Luego está el perverso instrumental del doctor Josef Menguele, “el ángel de la muerte”, con el que realizaba sus experimentos con gemelos, sometiéndolos a cirugías sin anestesia, extracciones de órganos, inyecciones de químicos abrasivos, castraciones y amputaciones, a los que luego mataba con una inyección de cloroformo en el corazón para realizar enseguida una exhaustiva comparación de sus anatomías.
Sobrecogen, también, los testimonios de los verdugos esparcidos por la sala.
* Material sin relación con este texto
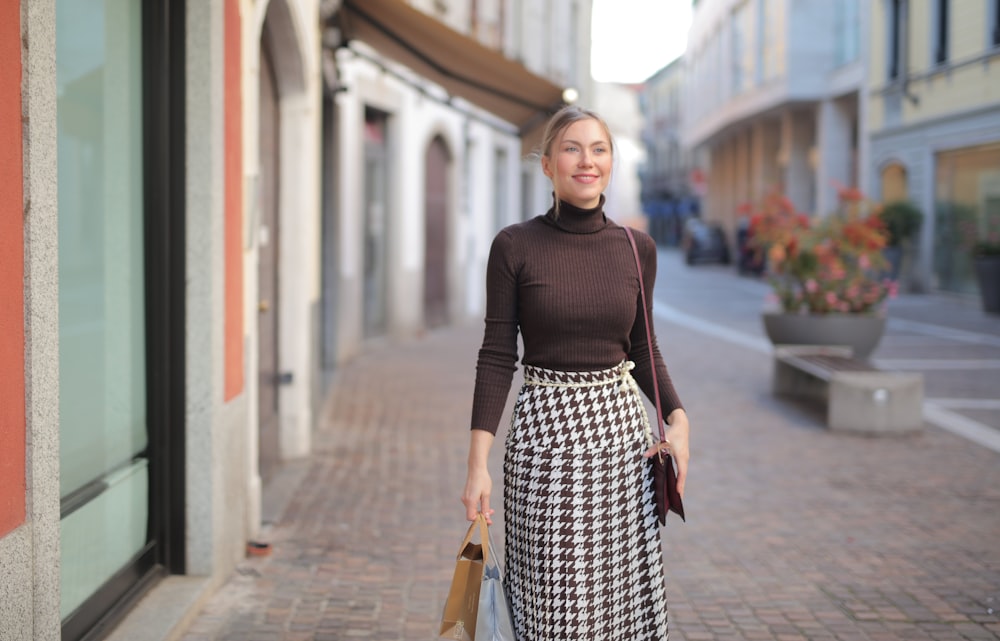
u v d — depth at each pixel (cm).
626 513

Cuando, al final de la Segunda Guerra Mundial, los soldados estadunidenses llegaron a Auschwitz e interrogaron a quienes controlaban a los grupos de víctimas (judíos, polacos, gitanos, homosexuales, prisioneros de guerra soviéticos, traídos aquí “por el bien de la raza aria”), escucharon alegatos como el del comandante Rudolf Hess: “matarlos era lo que menos tiempo exigía. En media hora podía acabarse con 2 mil de ellos. La incineración era lo que tardaba mucho más”, les dijo con frialdad al describir el funcionamiento de esta macabra fábrica de la muerte. “Observé varios fallecimientos protegido con una máscara de gas. La muerte se presentaba en las celdas atestadas en cuanto se introducía el gas. Un breve grito de ahogo y se acabó. En realidad, la primera ejecución con gas no me marcó demasiado”, agregó.
Auschwitz sigue siendo el mayor cementerio del mundo. Y ahora que los últimos sobrevivientes y verdugos están desapareciendo, difundir su legado es más importante que nunca. Porque, como dijo Primo Levi, “ocurrió. En consecuencia, puede volver a ocurrir y puede ocurrir en cualquier lugar”.
Mirar a los ojos al Holocausto implica, en fin, adentrarse en un viaje intelectual y profundamente emocional que produce, entre otras cosas, repulsión, miedo, tristeza y mucha indignación. Pero no nos engañemos, tener una visión piadosa no es suficiente.